Dataset excerpts:
'''
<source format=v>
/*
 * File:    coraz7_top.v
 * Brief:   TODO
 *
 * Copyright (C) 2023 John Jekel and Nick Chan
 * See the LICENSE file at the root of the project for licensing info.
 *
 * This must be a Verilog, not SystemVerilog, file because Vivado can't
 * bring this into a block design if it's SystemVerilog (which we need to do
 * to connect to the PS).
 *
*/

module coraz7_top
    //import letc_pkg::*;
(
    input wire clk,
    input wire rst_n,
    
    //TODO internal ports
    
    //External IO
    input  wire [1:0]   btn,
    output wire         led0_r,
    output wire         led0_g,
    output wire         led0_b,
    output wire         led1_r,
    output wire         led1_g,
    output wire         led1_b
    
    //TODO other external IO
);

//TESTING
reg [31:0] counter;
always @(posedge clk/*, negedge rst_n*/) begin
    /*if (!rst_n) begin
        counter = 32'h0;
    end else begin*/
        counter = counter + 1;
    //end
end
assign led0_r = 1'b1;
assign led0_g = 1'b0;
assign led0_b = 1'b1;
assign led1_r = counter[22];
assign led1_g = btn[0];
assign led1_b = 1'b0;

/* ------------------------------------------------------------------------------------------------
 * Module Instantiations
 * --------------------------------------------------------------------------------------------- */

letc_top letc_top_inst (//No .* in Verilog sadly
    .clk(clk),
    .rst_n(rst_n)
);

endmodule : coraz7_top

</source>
'''
'''
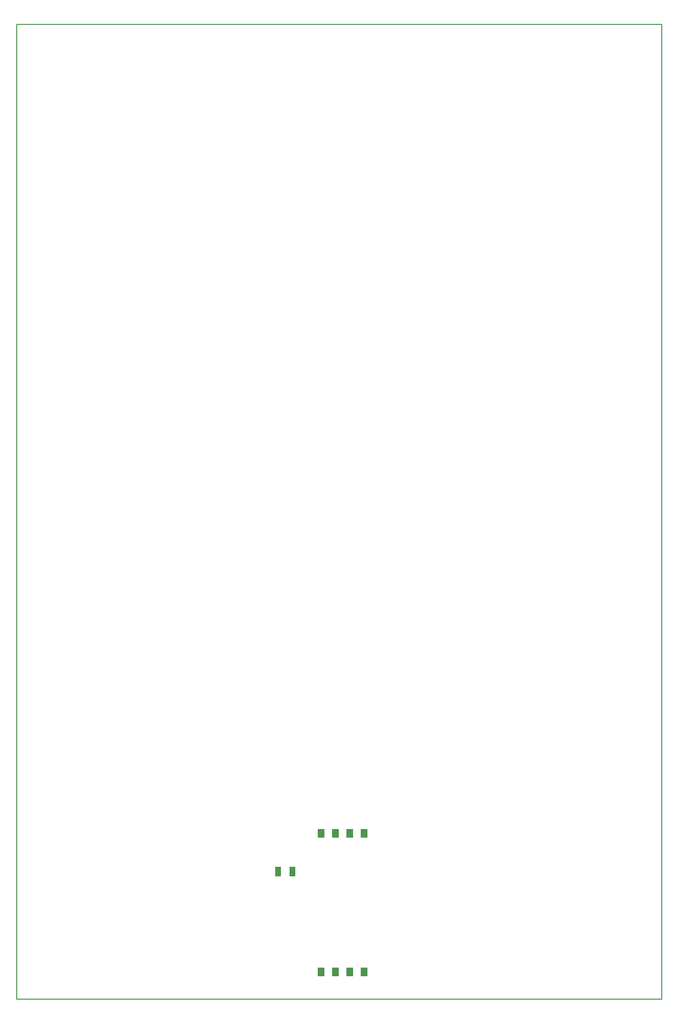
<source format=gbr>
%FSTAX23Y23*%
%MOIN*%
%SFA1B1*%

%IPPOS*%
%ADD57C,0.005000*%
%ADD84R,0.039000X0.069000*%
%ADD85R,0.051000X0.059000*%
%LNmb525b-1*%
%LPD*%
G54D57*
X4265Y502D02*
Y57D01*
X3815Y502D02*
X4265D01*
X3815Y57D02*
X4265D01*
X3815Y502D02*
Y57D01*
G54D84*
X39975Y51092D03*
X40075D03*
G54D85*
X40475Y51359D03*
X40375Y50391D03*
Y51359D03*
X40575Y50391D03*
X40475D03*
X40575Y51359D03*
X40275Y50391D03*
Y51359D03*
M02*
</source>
'''
'''
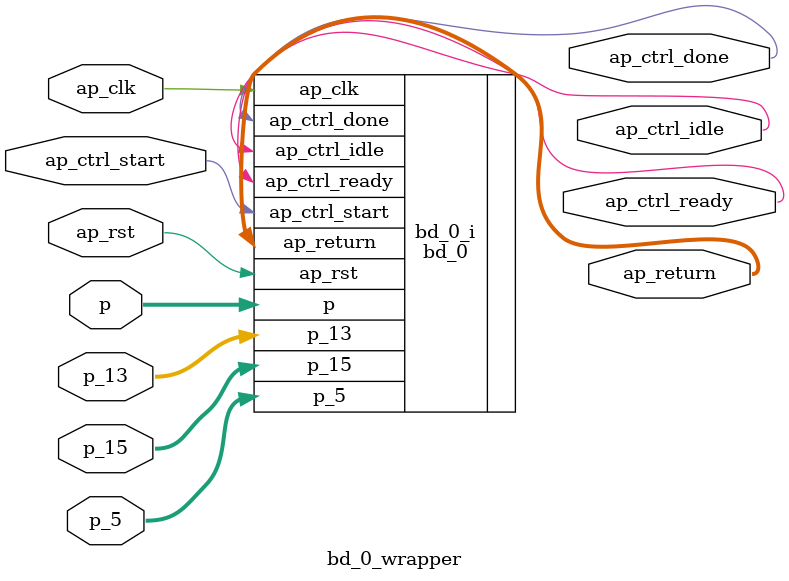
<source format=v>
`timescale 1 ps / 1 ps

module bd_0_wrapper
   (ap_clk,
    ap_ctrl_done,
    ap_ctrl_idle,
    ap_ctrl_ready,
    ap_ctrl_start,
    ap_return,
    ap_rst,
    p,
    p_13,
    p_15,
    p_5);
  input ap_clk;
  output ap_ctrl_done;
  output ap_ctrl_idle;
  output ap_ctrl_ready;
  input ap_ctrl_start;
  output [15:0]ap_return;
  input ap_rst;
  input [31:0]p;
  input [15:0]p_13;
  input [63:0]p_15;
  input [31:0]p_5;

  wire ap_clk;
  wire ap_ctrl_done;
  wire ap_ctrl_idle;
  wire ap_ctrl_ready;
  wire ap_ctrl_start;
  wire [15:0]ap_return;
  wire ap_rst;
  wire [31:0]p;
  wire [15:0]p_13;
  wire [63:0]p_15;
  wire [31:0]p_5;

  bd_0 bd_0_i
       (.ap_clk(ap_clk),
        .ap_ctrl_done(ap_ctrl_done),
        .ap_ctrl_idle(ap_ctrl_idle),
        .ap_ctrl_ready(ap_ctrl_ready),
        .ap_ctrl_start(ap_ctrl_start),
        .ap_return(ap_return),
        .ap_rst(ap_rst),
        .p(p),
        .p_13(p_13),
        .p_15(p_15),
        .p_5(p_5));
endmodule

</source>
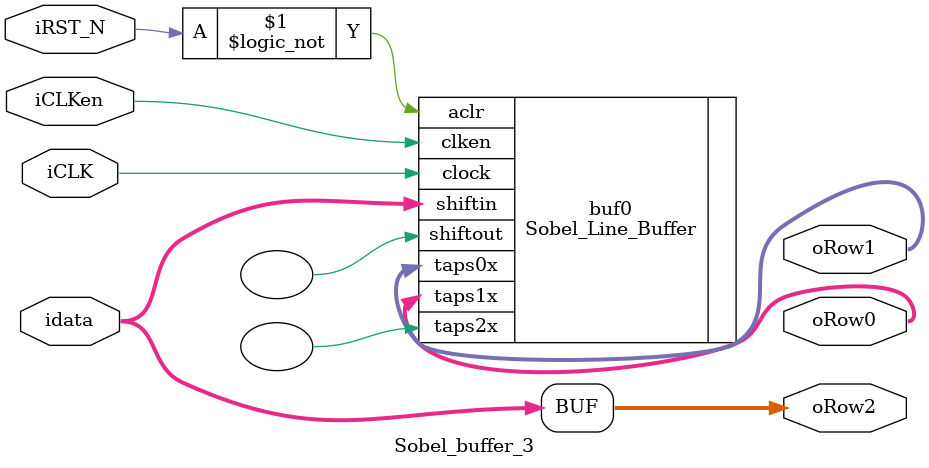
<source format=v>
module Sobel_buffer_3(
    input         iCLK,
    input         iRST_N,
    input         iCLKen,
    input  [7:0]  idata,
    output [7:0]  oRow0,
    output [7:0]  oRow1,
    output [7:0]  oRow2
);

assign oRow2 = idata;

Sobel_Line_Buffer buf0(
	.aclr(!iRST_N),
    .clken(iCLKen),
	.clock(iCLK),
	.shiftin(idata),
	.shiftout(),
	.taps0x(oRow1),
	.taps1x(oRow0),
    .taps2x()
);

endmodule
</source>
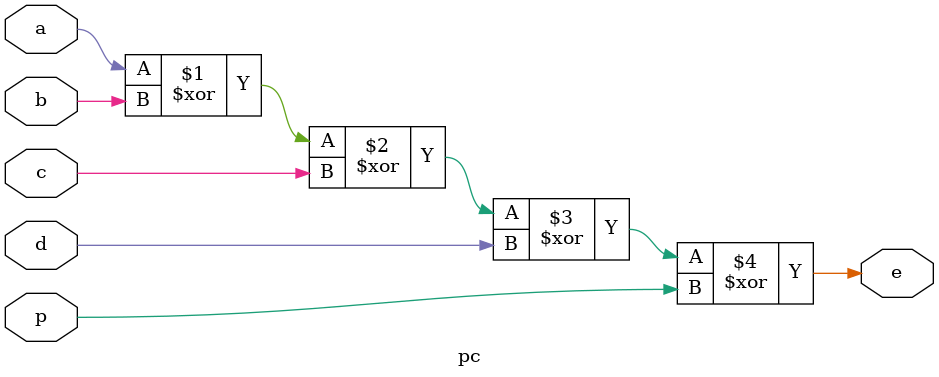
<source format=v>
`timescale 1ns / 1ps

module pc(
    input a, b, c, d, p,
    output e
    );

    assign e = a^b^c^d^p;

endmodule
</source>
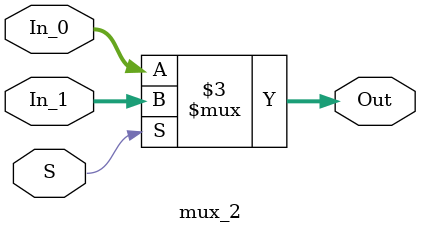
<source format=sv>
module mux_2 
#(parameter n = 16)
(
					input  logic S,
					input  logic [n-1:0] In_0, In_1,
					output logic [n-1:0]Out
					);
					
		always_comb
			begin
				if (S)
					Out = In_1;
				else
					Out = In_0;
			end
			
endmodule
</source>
'''
WORK ORDER: Select and copy each line from the data that includes the word "begin".

ANSWER AREA:
always @(posedge clk/*, negedge rst_n*/) begin
    /*if (!rst_n) begin
    end else begin*/
			begin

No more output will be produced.